I don't know how far they thought Tijuana is from Temecula. But it's just a 45-minute drive, and their assumptions about me felt offensive.
It dawned on me pretty recently: My teachers and classmates looked at me as a foreign exchange student, perhaps -- not someone who lived there.
One of my "friends," or should I say a kid who sat with the people I was with during my lunch breaks, was someone who had white skin but had a Mexican mother, as I recall. He always liked to make racist jokes, calling me and another friend "beaners," which I tried to convince myself wasn't hurtful. But who would not feel hurt hearing one of the most offensive comments that one can make to a Latino? It seemed like he did it to feel superior.
I never felt like I belonged at my school or in Temecula, in general.
And as I have learned more about racism in America, and its history and culture with regard to immigrants and people of color, I realized upon reflection that this might be because what I was experiencing were microaggressions.
When you are young and naive, as I was at age 17, you don't notice these things.
Now, a few years later, I'm an early career journalist and a student at Cal State L.A. My experiences and education since then -- especially classes about race and gender, Chicano studies, and the history of Latinx communities -- have helped me deconstruct these earlier experiences, and learn and grow from them.
As a proud Mexican living in the U.S., I now hold onto these experiences to take what I can out of them.
They inform me of the kinds of racism, often much more apparent, that happens to people I report on, as well as misperceptions about my culture. And ultimately, they fuel my passion for telling the stories of under-covered communities.
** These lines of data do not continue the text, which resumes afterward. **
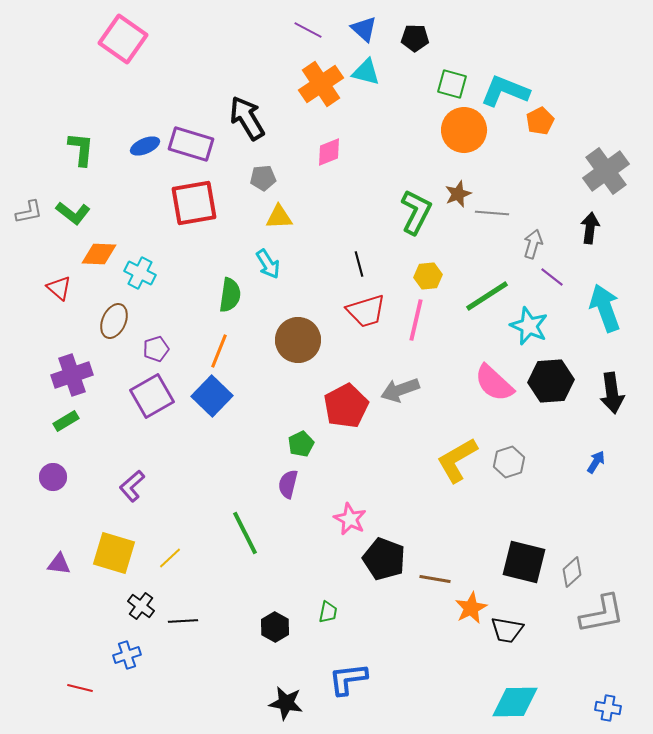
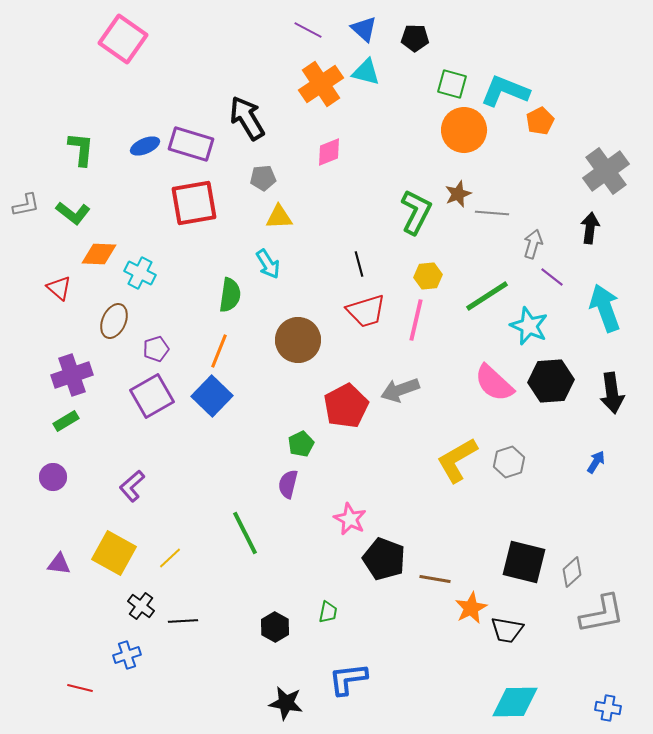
gray L-shape at (29, 212): moved 3 px left, 7 px up
yellow square at (114, 553): rotated 12 degrees clockwise
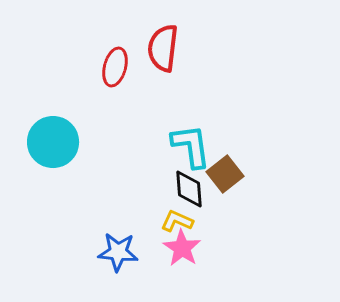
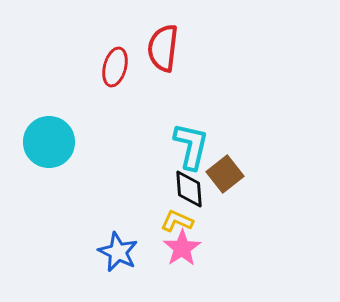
cyan circle: moved 4 px left
cyan L-shape: rotated 21 degrees clockwise
pink star: rotated 6 degrees clockwise
blue star: rotated 21 degrees clockwise
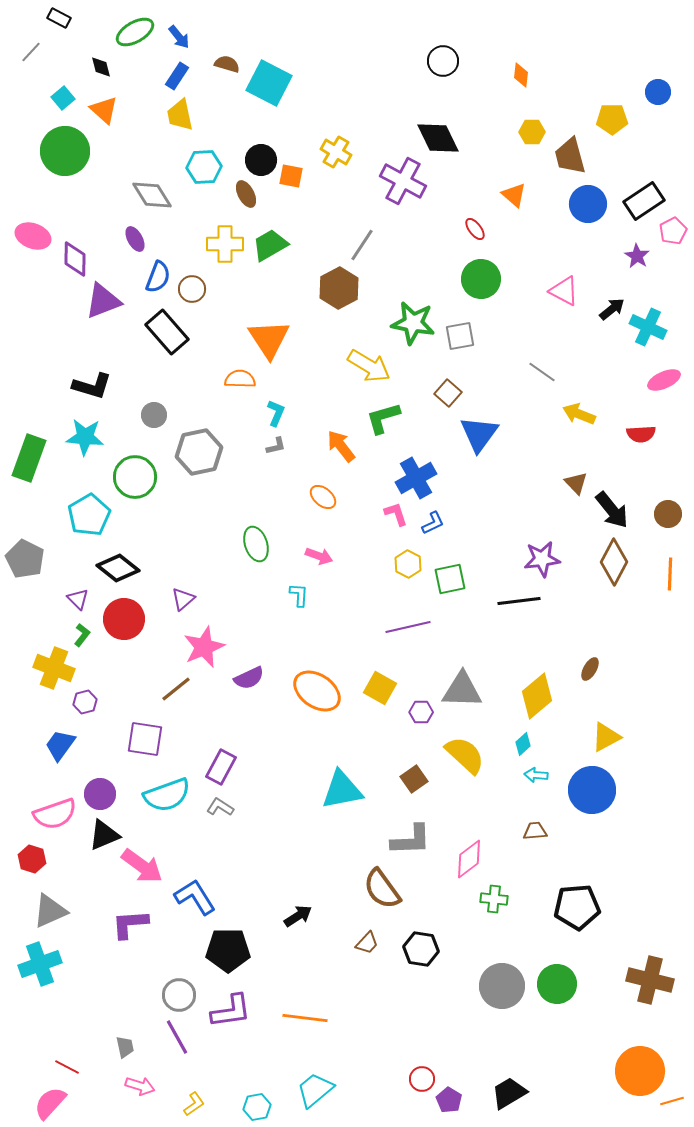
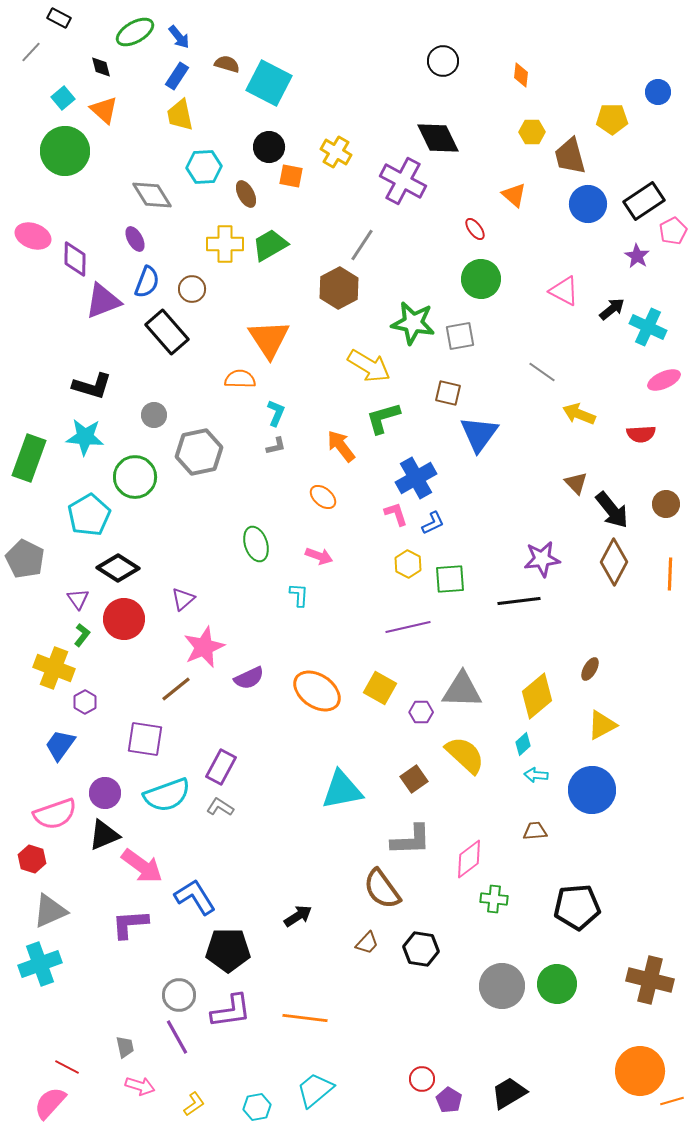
black circle at (261, 160): moved 8 px right, 13 px up
blue semicircle at (158, 277): moved 11 px left, 5 px down
brown square at (448, 393): rotated 28 degrees counterclockwise
brown circle at (668, 514): moved 2 px left, 10 px up
black diamond at (118, 568): rotated 6 degrees counterclockwise
green square at (450, 579): rotated 8 degrees clockwise
purple triangle at (78, 599): rotated 10 degrees clockwise
purple hexagon at (85, 702): rotated 15 degrees counterclockwise
yellow triangle at (606, 737): moved 4 px left, 12 px up
purple circle at (100, 794): moved 5 px right, 1 px up
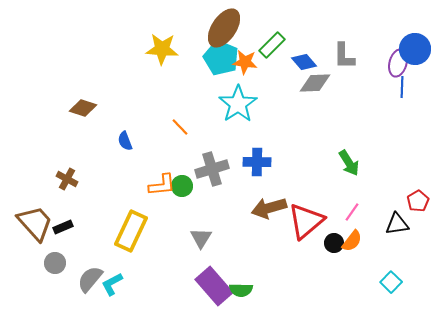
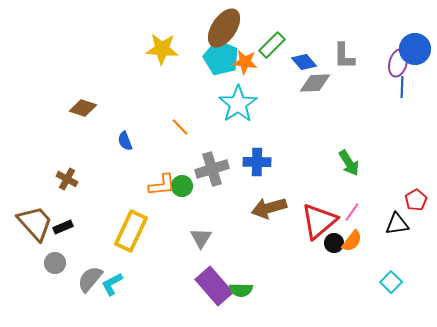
red pentagon: moved 2 px left, 1 px up
red triangle: moved 13 px right
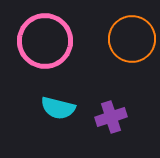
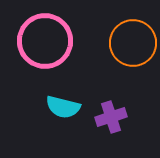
orange circle: moved 1 px right, 4 px down
cyan semicircle: moved 5 px right, 1 px up
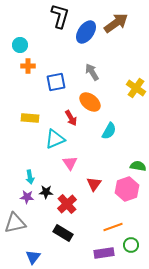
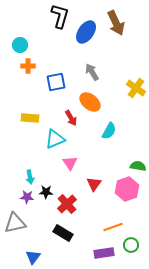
brown arrow: rotated 100 degrees clockwise
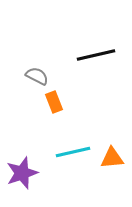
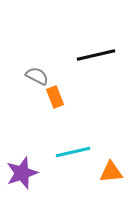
orange rectangle: moved 1 px right, 5 px up
orange triangle: moved 1 px left, 14 px down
So, I take what I can out of these hurtful personal experiences from when I first moved here, and then I will simply let them go, so I can be a healthy, happy and productive student and journalist -- one who feels he does finally belong.
Today, my sense of belonging doesn't come from that year I lived in Temecula. Today it comes from all the hard work I've done ever since leaving Temecula. I don't have hard feelings for the city; I still occasionally visit and enjoy my stay.
Now I'm virtually living in L.A, where I continue my studies at CSULA as unfortunately, like all of us, I've had to adapt to this new COVID-19 era. Meanwhile I'm physically living in San Diego, where I have found a true identity and passion for one city.
As a young, immigrant Latino, this is just a minor setback from the bigger picture. Hopefully, in the next couple of months, I can call myself an "in-person" resident of Los Angeles and continue building my career here.
A version of this story appeared in Cal State L.A.'s University Times.
ABOUT THE AUTHOR
Juan Ricardo Gomez was born and raised in Tijuana. When he was 17 years old, he moved to the U.S temporarily, then returned to Mexico. He moved back to the U.S. at age 19, studying journalism with a focus on broadcast news at San Diego City College, then transferring to Cal State L.A., where he is now pursuing a bachelor's degree in journalism.
For now, while the pandemic lasts, he's in online classes in L.A. while living and working in San Diego as a story producer. He hopes to move and start in-person classes at Cal State L.A. before too long.